Neither representatives from Beacon nor Uptown Partners could be reached for comment.

Based on a proposed timeline included in its Planning Commission presentation, the development team would like to get started on the project by the end of the year.

Beacon currently controls more than 1,500 apartments at eight locations in the Pittsburgh region. Overall, it oversees more than 18,000 units at 150 locations in 13 states and Washington D.C.

The development team already has secured 9% low-income housing tax credits and a Pennsylvania Housing Tax Credit to help finance the project.

Also on Thursday, the URA board will consider awarding nearly $1.3 million in Avenues of Hope grants funded through federal American Rescue Plan dollars.

The largest grants include $200,000 to Salem’s Market and Grill as it prepares to open a new grocery at the former Shop ‘n Save site in the Hill District; $190,000 to the Onion Maiden restaurant on East Warrington Avenue for dining room renovations and bathroom/kitchen updates; and $89,000 to Wilson’s Bar-B-Q on Perrysville Avenue for the installation of a commercial kitchen hood system.

Ascender, an East Liberty startup incubator, also is set to receive $200,000 in funding for six-month entrepreneur cohorts in Larimer, Hazelwood and Homewood.

In addition, the URA board will consider awarding another $1 million through its Neighborhood Initiatives Fund, including $70,000 to help with the restoration of the Tito house in Uptown.
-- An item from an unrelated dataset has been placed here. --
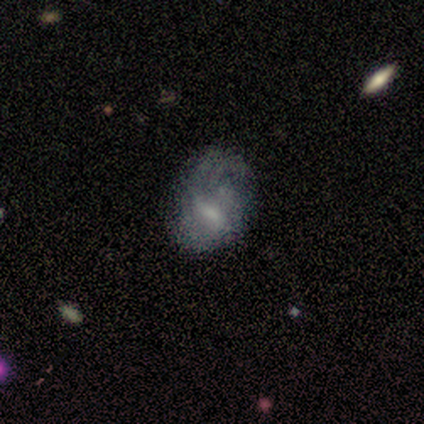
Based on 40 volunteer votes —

Among those set to receive $100,000 awards are Pittsburgh Musical Theater in the West End for entrance redesign and exterior improvements; Pittsburgh Struggling Student Association for a mini-grocery in Manchester; the Reformed Presbyterian Home in Perry Hilltop for nursing community renovations; and the Hill Dance Community Theatre in the Hill District for a Sustaining Black Arts in the Hill program.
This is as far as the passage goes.